Without question, each of the Synoptic Gospels is unique in their theological presentation of the Jesus story, and yet they share much theology in common. My focus in this book is generally on what they share in common, though it will be necessary from time to time to elaborate on a particular theme or teaching that one Gospel may emphasize over the others or vice versa.

On the whole, the portrait of Jesus in the Synoptic Gospels takes seriously his life, works, and teachings. In fact, in these Gospels, the death and resurrection of Jesus cannot be grasped apart from his life; the life, works, teachings, death, and resurrection of Jesus form one piece. It is my contention that when the good news according to Jesus is drawn from these Gospels, the result is a richer, deeper, healthier, more relevant and holistic gospel than is current in traditional, evangelical Christianity.

I am a Christian minister immersed in the theological and practical questions of common parishioners. I do not profess to be a scholar, nor am I writing for the scholarly community, though I certainly draw from scholarly sources. In the pages that follow, my indebtedness to theologians, biblical scholars, spiritual writers, and pastoral teachers and educators of all persuasions will be apparent. I speak to the common Christian and religious seeker. Some of the questions I address in this book are as follows:

• What was the message and ministry of Jesus really about?

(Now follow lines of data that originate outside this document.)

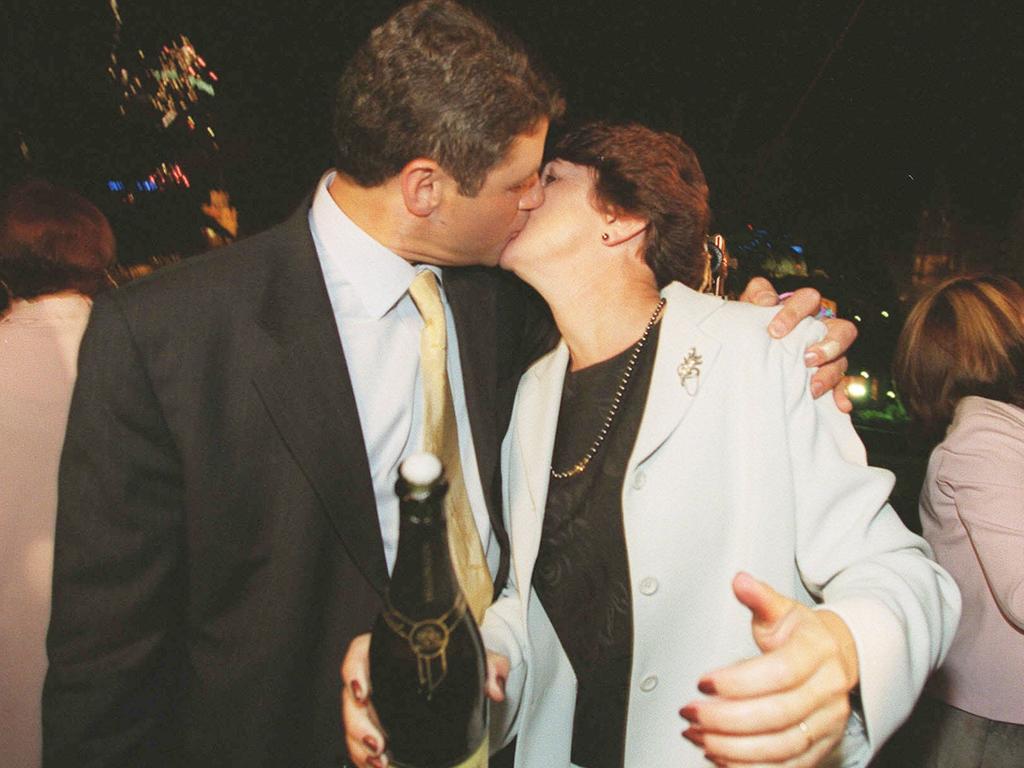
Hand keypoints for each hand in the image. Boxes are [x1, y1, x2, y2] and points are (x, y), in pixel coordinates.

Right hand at [340, 634, 509, 767]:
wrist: (460, 674)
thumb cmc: (459, 658)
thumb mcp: (476, 657)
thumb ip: (491, 665)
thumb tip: (495, 688)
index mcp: (389, 650)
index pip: (360, 652)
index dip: (353, 670)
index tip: (362, 692)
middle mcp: (376, 675)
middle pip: (352, 696)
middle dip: (359, 724)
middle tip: (378, 744)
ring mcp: (374, 702)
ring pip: (353, 723)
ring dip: (360, 746)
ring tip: (379, 762)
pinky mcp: (378, 723)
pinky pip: (361, 741)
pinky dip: (365, 757)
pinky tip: (378, 767)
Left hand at [680, 573, 858, 766]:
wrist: (838, 657)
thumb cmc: (803, 635)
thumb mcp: (782, 610)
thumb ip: (759, 598)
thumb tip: (740, 581)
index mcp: (818, 652)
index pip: (780, 672)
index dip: (739, 681)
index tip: (702, 682)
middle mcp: (828, 691)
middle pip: (777, 714)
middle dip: (727, 719)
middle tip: (691, 714)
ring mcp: (828, 723)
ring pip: (781, 746)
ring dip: (734, 747)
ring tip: (699, 737)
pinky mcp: (821, 747)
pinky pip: (788, 767)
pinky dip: (751, 767)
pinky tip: (721, 758)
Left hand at [739, 277, 856, 412]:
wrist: (750, 346)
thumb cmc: (754, 323)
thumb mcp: (751, 307)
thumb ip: (757, 297)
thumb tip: (767, 301)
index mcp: (804, 308)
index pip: (809, 299)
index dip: (794, 313)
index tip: (775, 331)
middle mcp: (822, 329)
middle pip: (843, 330)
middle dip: (828, 345)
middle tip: (806, 359)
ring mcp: (828, 352)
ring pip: (842, 359)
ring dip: (829, 373)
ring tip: (812, 388)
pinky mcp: (827, 374)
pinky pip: (843, 384)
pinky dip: (841, 394)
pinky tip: (840, 405)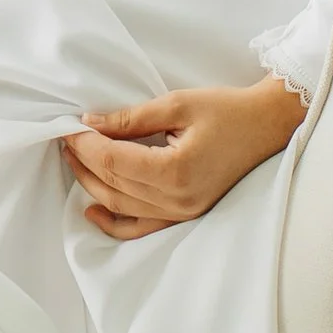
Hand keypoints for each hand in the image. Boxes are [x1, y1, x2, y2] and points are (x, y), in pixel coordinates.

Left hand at [61, 76, 306, 238]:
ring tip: (73, 160)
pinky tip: (92, 210)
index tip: (68, 126)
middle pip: (112, 185)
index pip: (113, 162)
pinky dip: (113, 223)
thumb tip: (90, 123)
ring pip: (121, 207)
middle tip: (66, 138)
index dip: (85, 145)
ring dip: (92, 184)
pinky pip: (142, 227)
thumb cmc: (227, 110)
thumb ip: (129, 119)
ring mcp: (183, 213)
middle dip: (83, 161)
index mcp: (176, 171)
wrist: (266, 127)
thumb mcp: (176, 104)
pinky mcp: (187, 215)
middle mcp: (178, 200)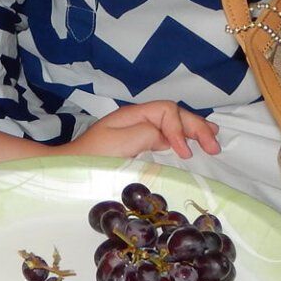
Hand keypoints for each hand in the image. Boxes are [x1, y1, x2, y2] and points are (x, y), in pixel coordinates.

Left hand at [64, 102, 220, 160]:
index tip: (185, 153)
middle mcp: (138, 119)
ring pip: (173, 122)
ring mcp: (138, 130)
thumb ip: (144, 135)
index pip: (166, 111)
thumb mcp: (116, 146)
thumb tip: (167, 136)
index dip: (180, 128)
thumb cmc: (88, 159)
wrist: (66, 170)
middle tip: (214, 147)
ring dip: (194, 130)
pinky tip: (193, 145)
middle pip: (174, 114)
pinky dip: (184, 138)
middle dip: (196, 127)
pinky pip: (166, 135)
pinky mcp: (138, 144)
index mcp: (133, 116)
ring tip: (213, 140)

• What does Jesus’ practice of an “open table” say about the nature of God’s kingdom?

• How should disciples of Jesus Christ relate to people of other religious faiths?

• What kind of God is the God of Jesus, and what difference does it make?

• What are the dynamics of an authentic faith? What are dynamics of grace and forgiveness?

• In what ways did Jesus turn conventional values upside down?

• What’s involved in living in God’s new world?

• Why did Jesus have to die?

• How can we understand God’s judgment in light of Jesus’ teaching on love?

• How should we understand the concept of “hell” today?

• Must Jesus literally return to this earth?

The explanations I offer with regard to these questions are not the standard answers one usually hears from traditional, evangelical Christian preachers and teachers.

The time has come for evangelical Christians to embrace a more credible, reasonable, inclusive, and gracious Christianity—a Christianity that can actually contribute to making this world a better world, or, as I suggest throughout the book, can help transform this world into God’s new world.

M. Scott Peck, in his introduction to the twenty-fifth anniversary edition of The Road Less Traveled, discusses the timing of his book. He doubts that, had his book been published twenty years previously, it would have been even slightly successful. When his book hit the press, he says, “a large number of women and men in the United States were both psychologically and spiritually sophisticated and had begun to deeply contemplate ‘all the kinds of things that people shouldn’t talk about.’ They were almost literally waiting for someone to say such things out loud.”

I believe this is where many in the evangelical community stand today in relation to the teaching of this book . Evangelical leaders, who are content with the way things are, will not welcome these teachings; they will probably call me a radical and dismiss what I say. But I am convinced that many evangelicals are waiting for someone to say these things out loud. I offer this book with a prayer that it will help contemporary Christians and religious seekers explore a better way of being Christian.